I'm back from training, I played badly. I need to play well if i'm given a chance to play, I really want to play well. I don't want to let the team and myself down seriously. "It's okay to be scared, but you cannot allow your fears to turn you into an asshole." Game's on monday, I must not screw up. Jiayou jiayou extremes sonique!

No matter how bad your heart is broken, how hurt you're feeling, the world doesn't stop for your grief. I'm feeling upset and I've got no idea why. I heard good things fall apart so better things can fall together. I really hope better things will start falling together for me. I need to be happy again. I don't want to be the miserable one. Assure me that everything will be fine and I'll be alright. Someone please. >:(

Sometimes I think, I feel the happiest when I'm asleep. No stress no nothing.
"Sometimes you just need to put yourself out there and not worry about what happens. But you gotta be strong enough to not regret it in the end. "

Home before ten today. Bathed watch tv sleep, things I've not done for long. SO much to do and so little time. I know it's cliche, but it's so fucking true. After MYE, I will have a day break and go all out to mug intensively for o's, alone I guess. I think I'll be able to focus more. I feel so close.. to prelims and to o's.

Chinese paper is on first of june, like in another fifteen days? Nervous shitz. And my life has become so processed lately, waking up at 6ish, school, home, mug late, sleep late. It's everyday thing.

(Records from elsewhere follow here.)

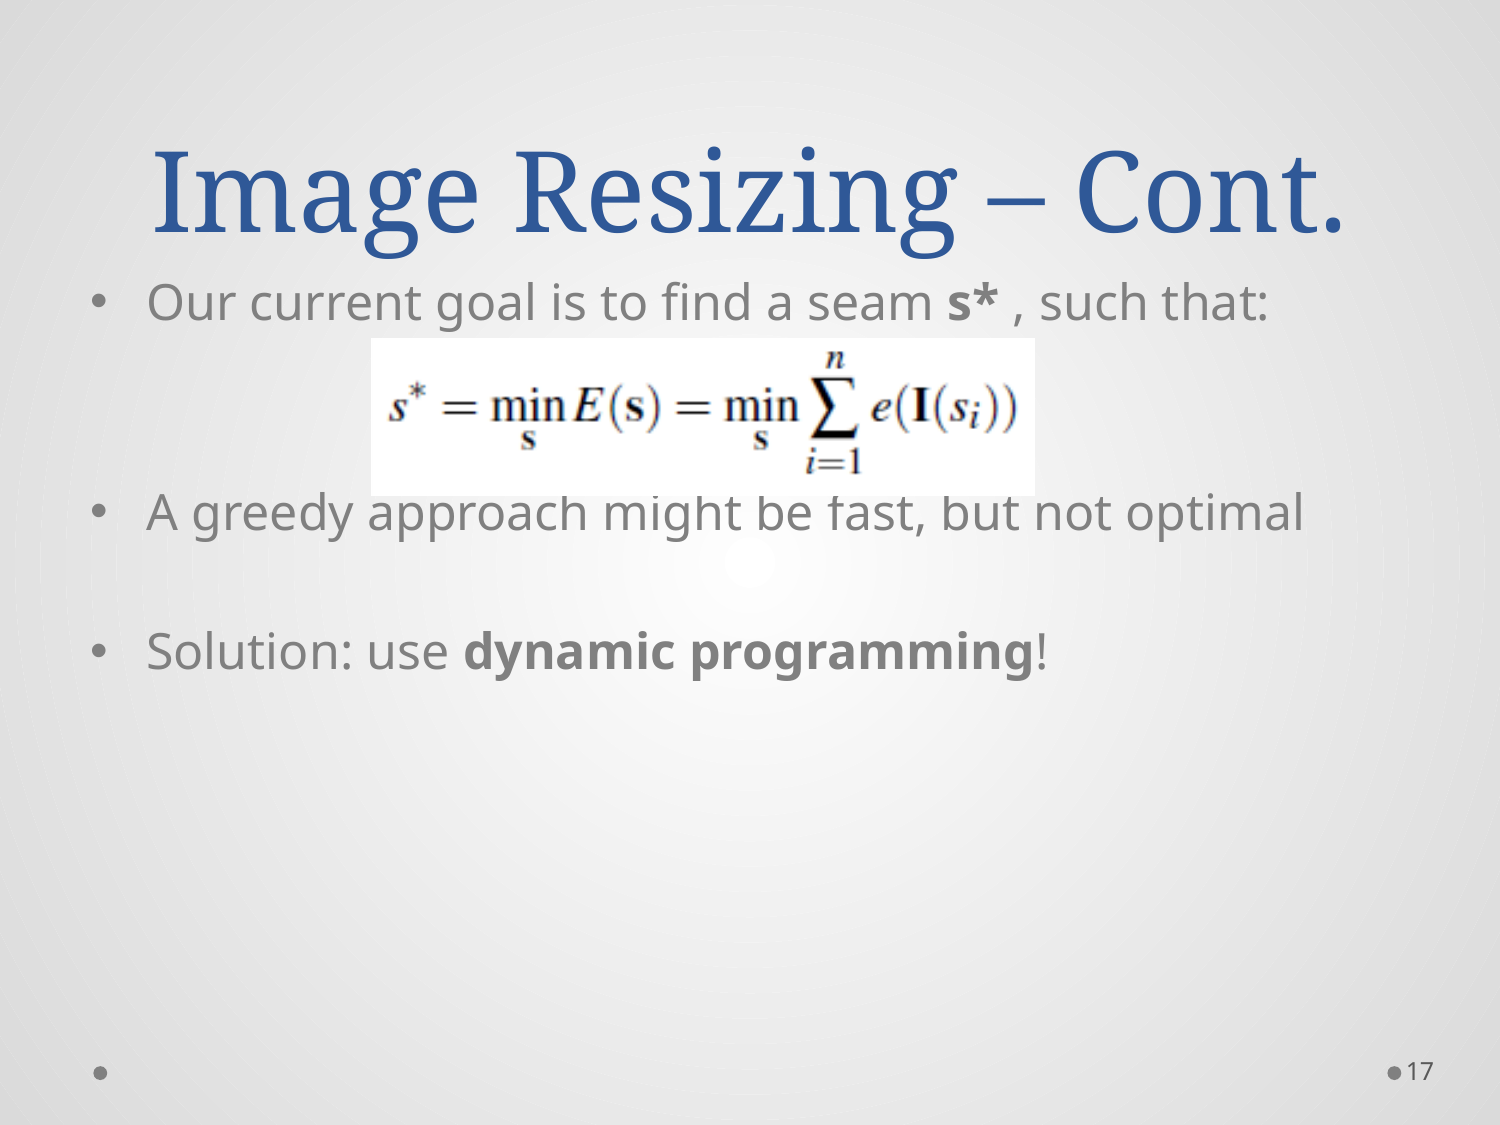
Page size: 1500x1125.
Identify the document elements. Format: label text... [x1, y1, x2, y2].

slide_number 17 [1401, 1042, 1494, 1103]
title Image Resizing – Cont. [75, 0, 1425, 262]
list Our current goal is to find a seam s* , such that: A greedy approach might be fast, but not optimal Solution: use dynamic programming! [75, 262, 1425, 1005]
picture [371, 337, 1035, 497]
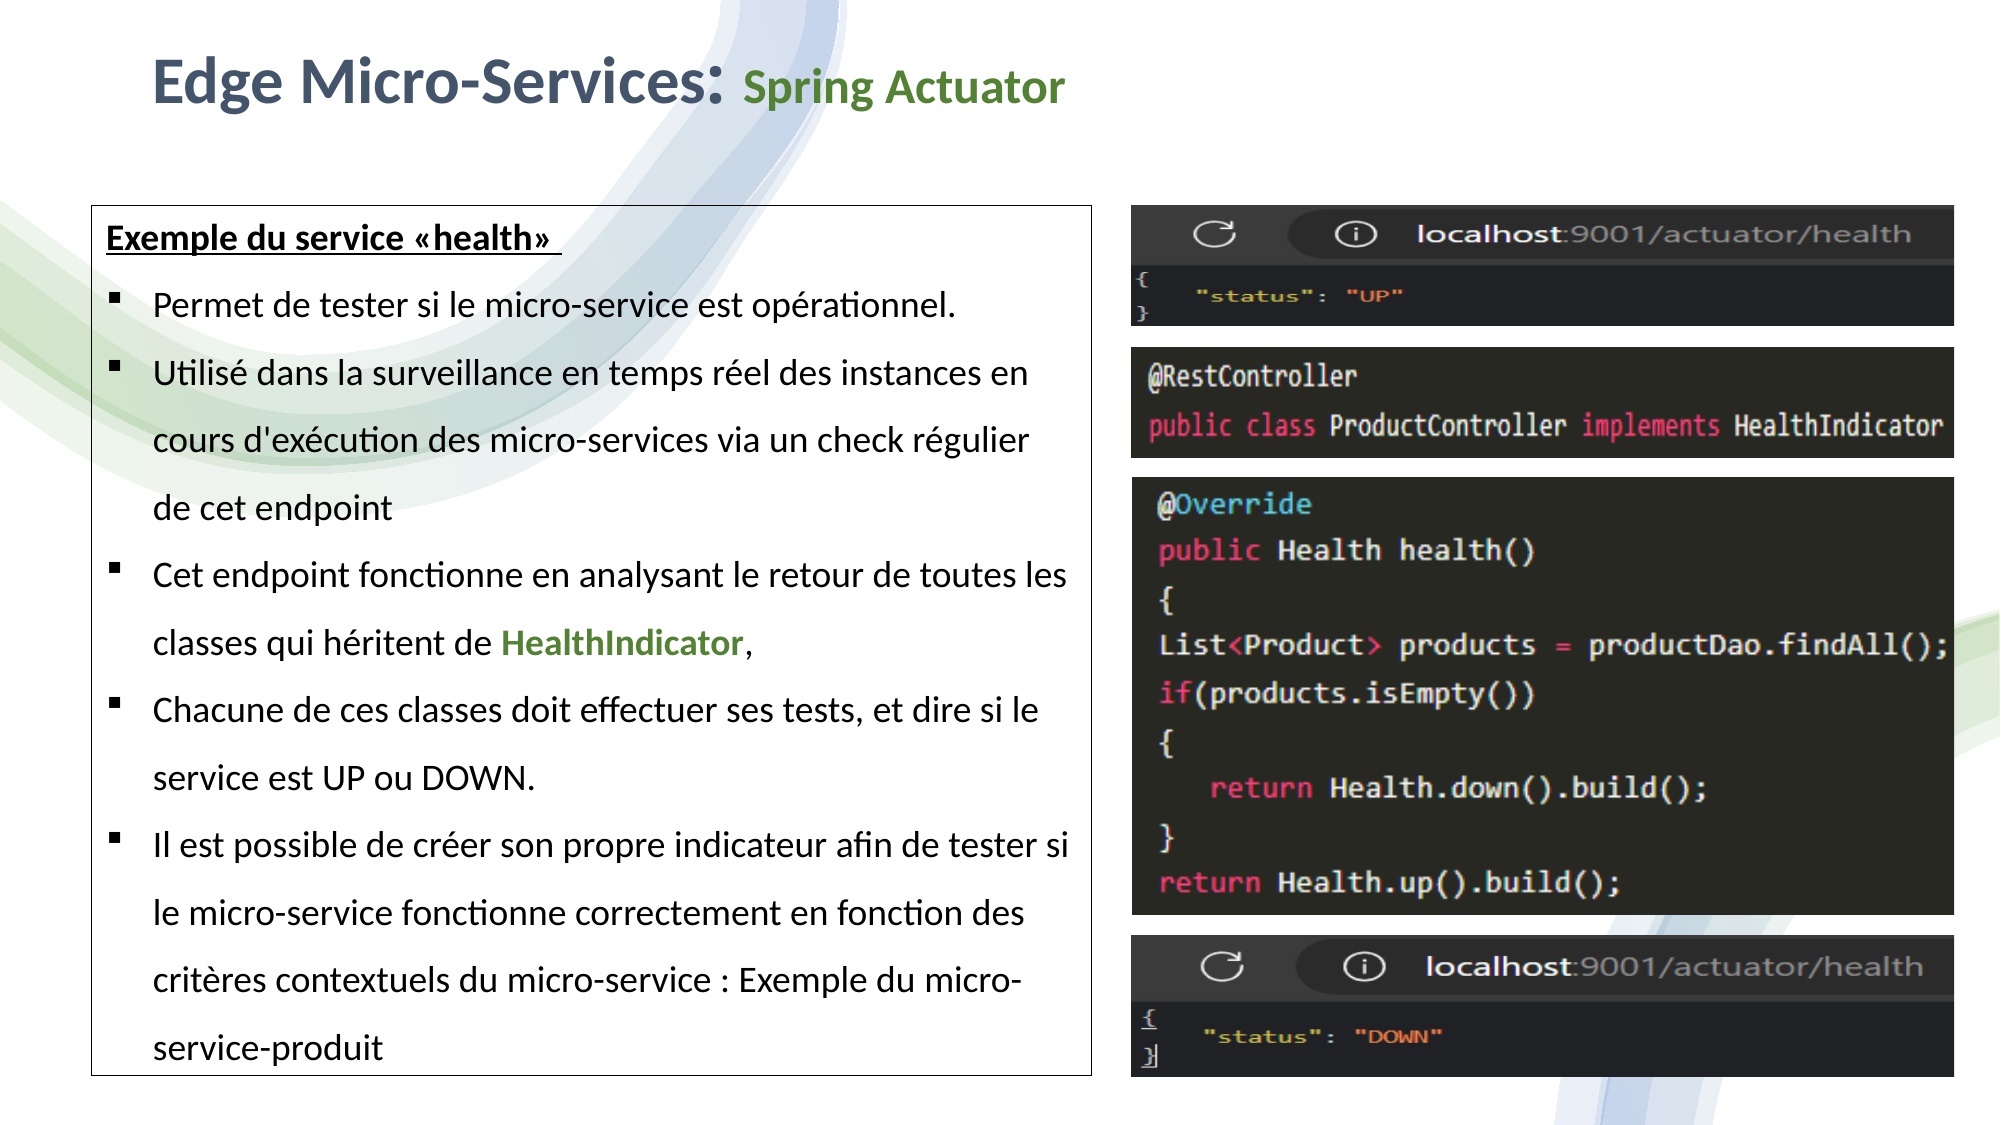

Everything's changing but you gotta embrace that shit. Friendship things. Stressful school life. Struggling with myself. I'll be lying to say I'm happy now. Well life will be better I hope. I'm learning to take life as it comes. I wish I was stronger maybe stronger isn't the word I'm looking for. I wish I could reveal my true feelings to someone. Whatever it is, I'll just have to move on and stay strong, learn to love myself much much more. :-)

Thin is beautiful and powerfull. Ting jiayou, cheryl jiayou. All the girls who are trying their best to lose some weight, to be in control, good luck. Start thinking thin and do something about it. Stay strong all.

I'm going to run on treadmill later.
Enjoy your weekends. :-)

"Because we all need a little help sometimes, someone to helps us hear the music in their world, to remind us that it won't always be this way. That someone is out there. And that someone will find you."